A report released by the group Environment Iowa lists Cargill Meat Solutions’ pork processing plant in Ottumwa as the state’s number one disposer of toxic chemicals into waterways. In 2012, Cargill disposed of more than 2.8 million pounds of chemicals into the Lower Des Moines River.

Cargill’s Director of Communications, Mike Martin, says his company takes environmental stewardship very seriously. “We have a very large pork processing facility in Ottumwa and what we’re talking about here is organic, nitrogen based compounds that have no toxicity to aquatic life, but they do have to be recorded,” Martin said.

Environment Iowa’s senior attorney, John Rumpler, disagrees, saying discharge from companies like Cargill does hurt aquatic life by causing large blooms of algae.

“And that’s why we have a giant dead zone in the Gulf of Mexico, because of the all the nitrogen and nitrates and phosphorous following down the Mississippi River.

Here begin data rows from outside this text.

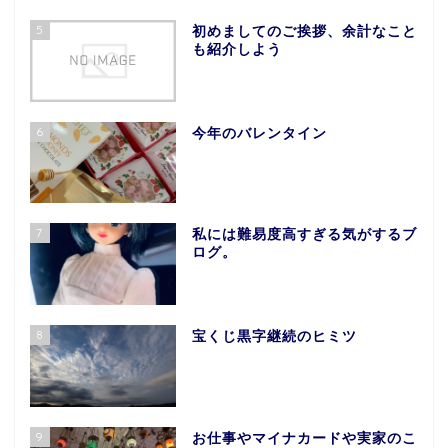
5
初めましてのご挨拶、余計なこと
も紹介しよう
6
今年のバレンタイン
7
私には難易度高すぎる気がするブ
ログ。
8
宝くじ黒字継続のヒミツ
9
お仕事やマイナカードや実家のこ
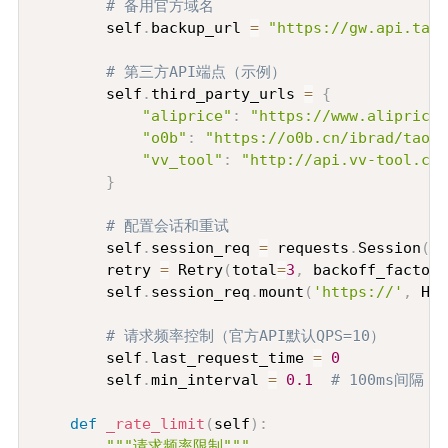
# 备用官方域名
        self
.
backup_url 
=
"https://gw.api.taob
# 第三方API端点（示例）
        self
.
third_party_urls 
=
{
"aliprice"
:
"https://www.aliprice.
"o0b"
:
"https://o0b.cn/ibrad/taoba
"vv_tool"
:
"http://api.vv-tool.com
}
# 配置会话和重试
        self
.
session_req 
=
 requests
.
Session
(
)
        retry 
=
 Retry
(
total
=
3
,
 backoff_factor
=
        self
.
session_req
.
mount
(
'https://'
,
 HTT
# 请求频率控制（官方API默认QPS=10）
        self
.
last_request_time 
=
0
        self
.
min_interval 
=
0.1
# 100ms间隔
def
_rate_limit
(
self
)
:
"""请求频率限制"""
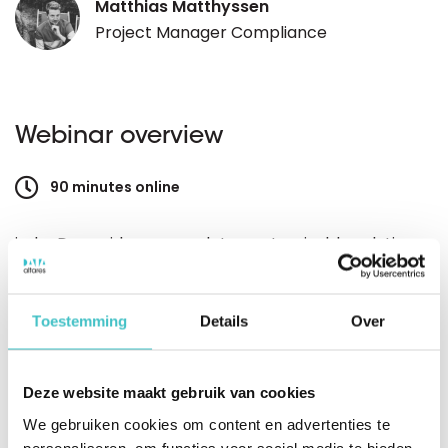
Matthias Matthyssen
Project Manager Compliance
Webinar overview
90 minutes online
indueD provides a complete, customizable solution
to manage your compliance risks within today's
regulatory environment. During this webinar, we'll
Toestemming
Details
Over
bring you all the necessary knowledge so you can
start using indueD to its full potential.
Deze website maakt gebruik van cookies
We gebruiken cookies om content en advertenties te
personaliseren, om functies voor social media te bieden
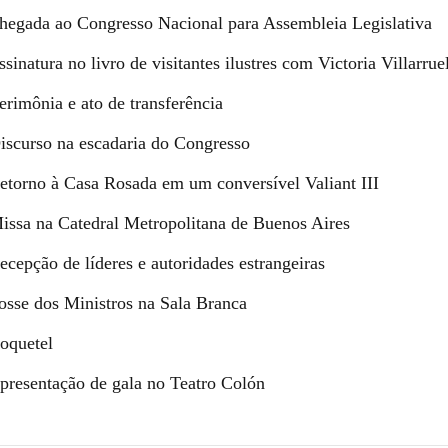
hegada ao Congresso Nacional para Assembleia Legislativa
sinatura no livro de visitantes ilustres com Victoria Villarrue
erimônia e ato de transferência
iscurso na escadaria do Congresso
etorno à Casa Rosada em um conversível Valiant III
issa na Catedral Metropolitana de Buenos Aires
ecepção de líderes e autoridades estrangeiras
osse dos Ministros na Sala Branca
oquetel
presentação de gala no Teatro Colón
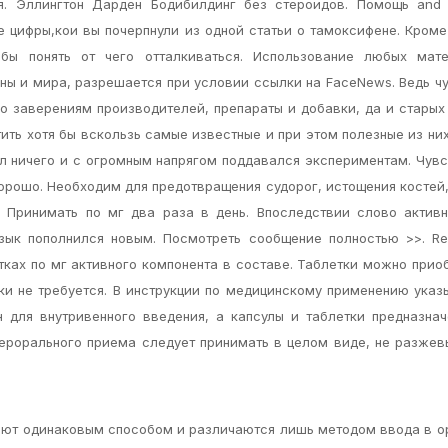
тся. Эллингтон Дарден Бодибилдинг без стероидов. Помощь and
 цифры,кои вы почерпнули из одной статьи о тамоксифене. Кроме
обы понять от чего отталкиваться. Использование любых мате
ны и мира, разрешается при условии ссылки на FaceNews. Ведь чу
о заверениям производителей, препараты и добавки, да и старых
ить хотя бы вскользь самые известные и при этом полезные из них
л ничего и с огромным напрягом поддавался экспериментам. Чув
орошо. Необходим для предотвращения судорог, истощения костей,
. Принимать по мг два раза в день. Впоследствии слово актив
зык пополнился новым. Посмотреть сообщение полностью >>. R
тках по мг активного компонента в составе. Таблетки можно прио
пки не требуется. В инструкции по медицинскому применению указ
 для внутривенного введения, а капсулы и таблетки предназна
перорального приема следует принимать в целом виде, не разжев
отают одинаковым способом и различаются лишь методом ввода в о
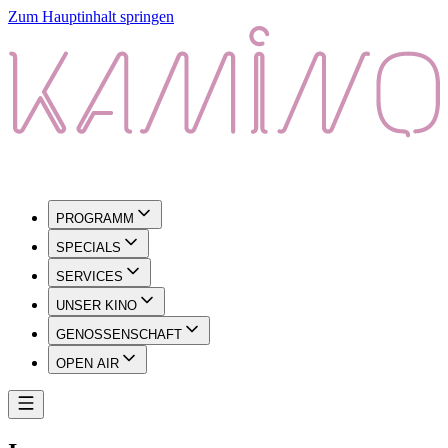
Zum Hauptinhalt springen
PROGRAMM
SPECIALS
SERVICES
UNSER KINO
GENOSSENSCHAFT
OPEN AIR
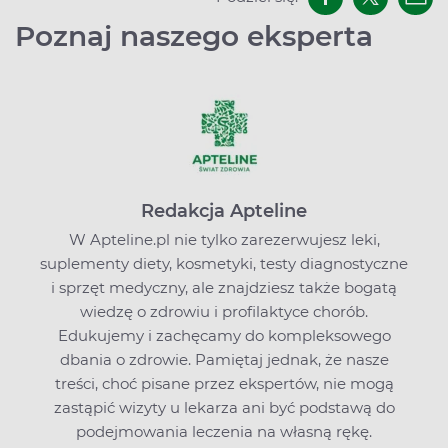
Poznaj naszego eksperta
Redakcja Apteline
W Apteline.pl nie tylko zarezerwujesz leki,
suplementy diety, kosmetyki, testy diagnostyczne
i sprzęt medyczny, ale znajdziesz także bogatą
wiedzę o zdrowiu i profilaktyce chorób.
Edukujemy i zachęcamy do kompleksowego
dbania o zdrowie. Pamiętaj jednak, że nasze
treści, choć pisane przez ekspertów, nie mogą
zastąpić wizyty u lekarza ani być podstawą do
podejmowania leczenia na własną rękę.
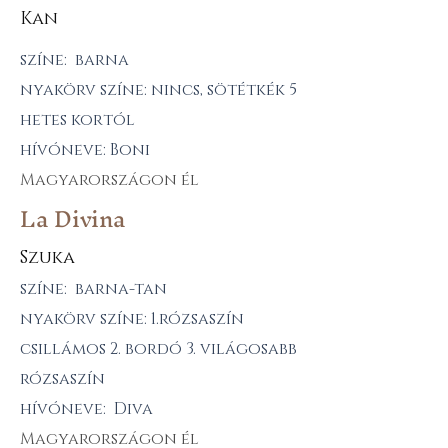
Kan
színe: barna
nyakörv színe: nincs, sötétkék 5
hetes kortól
hívóneve: Boni
Magyarországon él
La Divina
Szuka
színe: barna-tan
nyakörv színe: 1.rózsaszín
csillámos 2. bordó 3. világosabb
rózsaszín
hívóneve: Diva
Magyarországon él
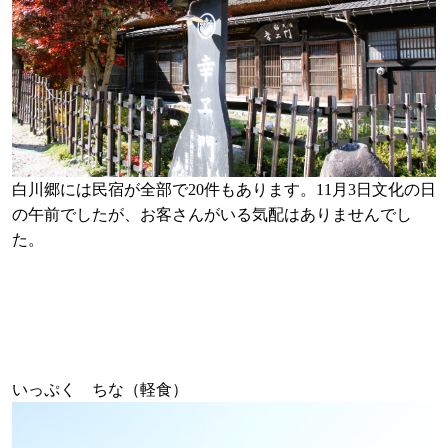
白川郷には民宿が全部で20件もあります。11月3日文化の日
の午前でしたが、お客さんがいる気配はありませんでし
た。
いっぷく ちな（軽食）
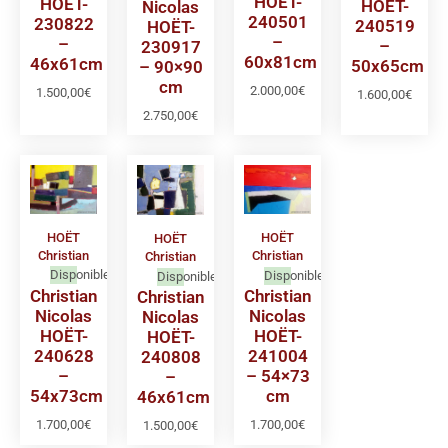
HOËT-
HOËT-
HOËT-
Nicolas
240501
230822
240519
HOËT-
–
–
–
230917
60x81cm
46x61cm
50x65cm
– 90×90
cm
2.000,00
€
1.500,00
€
1.600,00
€
2.750,00
€
HOËT
HOËT
HOËT
Christian
Christian
Christian
Disponible
Disponible
Disponible
Christian
Christian
Christian
Nicolas
Nicolas
Nicolas
HOËT-
HOËT-
HOËT-
240628
241004
240808
–
– 54×73
–
54x73cm
cm
46x61cm
1.700,00
€
1.700,00
€
1.500,00
€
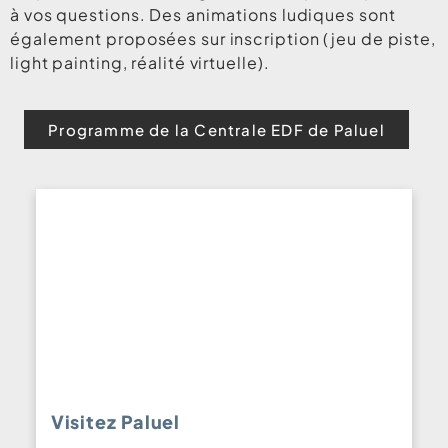
à vos questions. Des animations ludiques sont
également proposées sur inscription (jeu de piste,
light painting, réalité virtuelle).
Programme de la Centrale EDF de Paluel
Visitez Paluel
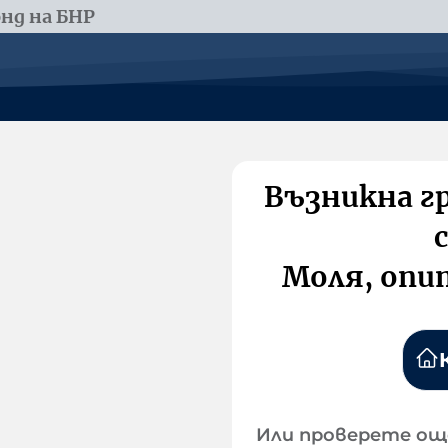
нд на БНР
Възникна г
Моля, опи
Или проверете ощ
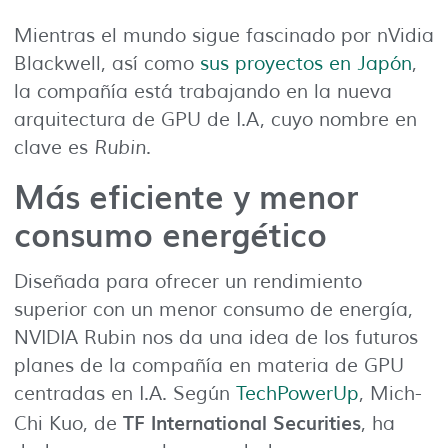
Mientras el mundo sigue fascinado por nVidia
Blackwell, así como
sus proyectos en Japón
,
la compañía está trabajando en la nueva
arquitectura de GPU de I.A, cuyo nombre en
clave es
Rubin
.
Más eficiente y menor
consumo energético
Diseñada para ofrecer un rendimiento
superior con un menor consumo de energía,
NVIDIA Rubin nos da una idea de los futuros
planes de la compañía en materia de GPU
centradas en I.A. Según
TechPowerUp
, Mich-
TF International Securities
Chi Kuo, de
, ha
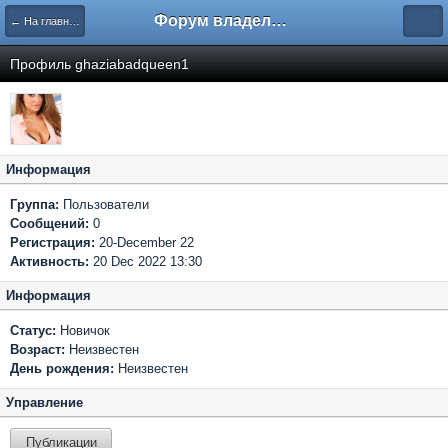
Форум владельцев интернет-магазинов
← На главную
Профиль ghaziabadqueen1
Информация
Группа:
Пользователи
Сообщений:
0
Регистрация:
20-December 22
Активность:
20 Dec 2022 13:30
Информация
Статус:
Новичок
Возраст:
Неизвестен
День рождения:
Неизвестен
Управление
Публикации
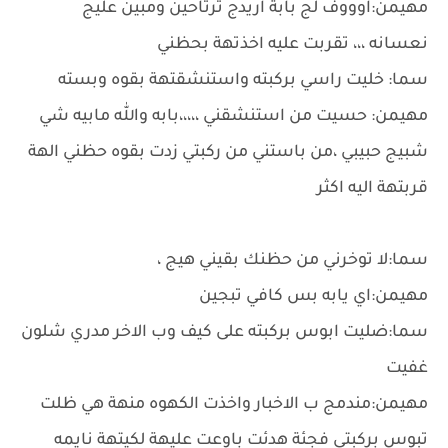
مهيمن:اوووف لج بابة اريدج ترتاحين ومبين عليج
نعسانه ،،، تقربت عليه اخذتهة بحظني
سما: خليت راسي بركبته واستنشقتهة بقوه وبسته
مهيمن: حسيت من استنشقني ،،،،،بابه والله مابيه شي
شبيج حبيبي ،من باستني من ركبتي زدت بقوه حظني الهة
قربتهة اليه اكثر
سما:لا توخرني من حظنك بقيني هيج ،
مهيمن:اي يابه بس كافي تبجين
سما:ضليت ابوس بركبته على كيف وب الاخر مدري شلون
غفيت
مهيمن:مندمج ب الاخبار واخذت الكهوه منهة هي ظلت
تبوس بركبتي فجئة هدئت باوعت عليهة لكيتهة نايمه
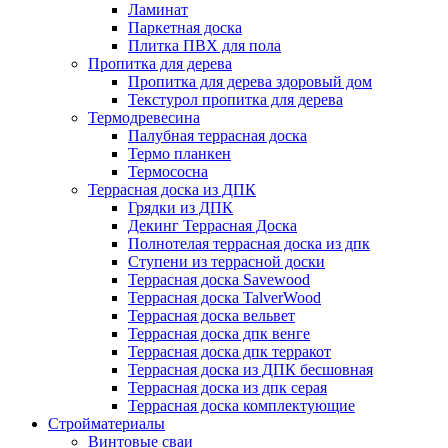
Ламинат
Паркетная доска
Плитка ПВХ для пола
Пропитка для дерева
Пропитка для дерева здоровый дом
Текстурол пропитка для дерева
Термодревесина
Палубная террасная доска
Термо планкен
Термососна
Террасная доска из ДПК
Грядки из ДПК
Декинг Террасная Доска
Полнотелая террасная доска из дпк
Ступени из террасной доски
Террасная доска Savewood
Террасная доска TalverWood
Террасная доска вельвет
Террасная доска дпк венге
Террасная доска дпк терракот
Террасная доска из ДПК бесшовная
Террасная доска из дпк серая
Террасная доска комплектующие
Стройматериалы
Винтовые сваи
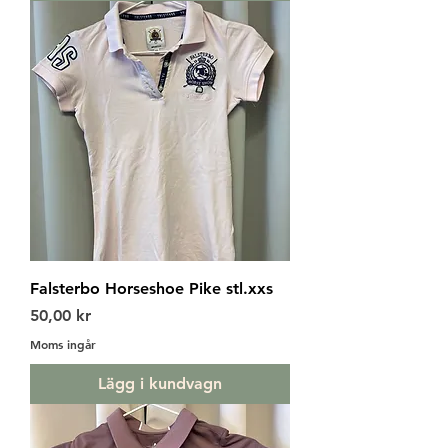
Falsterbo Horseshoe Pike stl.xxs
Pris
50,00 kr
Moms ingår
Lägg i kundvagn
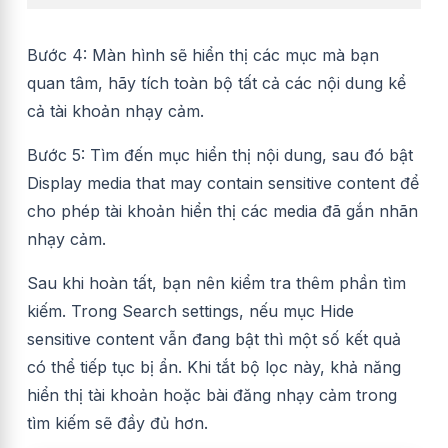
Bước 4: Màn hình sẽ hiển thị các mục mà bạn
quan tâm, hãy tích toàn bộ tất cả các nội dung kể
cả tài khoản nhạy cảm.
Bước 5: Tìm đến mục hiển thị nội dung, sau đó bật
Display media that may contain sensitive content để
cho phép tài khoản hiển thị các media đã gắn nhãn
nhạy cảm.
Sau khi hoàn tất, bạn nên kiểm tra thêm phần tìm
kiếm. Trong Search settings, nếu mục Hide
sensitive content vẫn đang bật thì một số kết quả
có thể tiếp tục bị ẩn. Khi tắt bộ lọc này, khả năng
hiển thị tài khoản hoặc bài đăng nhạy cảm trong
tìm kiếm sẽ đầy đủ hơn.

Very little can survive,” Rumpler said.

Of all industrial plants nationwide, Environment Iowa states the Ottumwa facility is the ninth largest polluter of watersheds. The report was released by Environment Iowa in hopes of eliciting public support for a rule change to the Clean Water Act, that would expand the EPA’s jurisdiction beyond navigable waterways to seasonal streams and wetlands.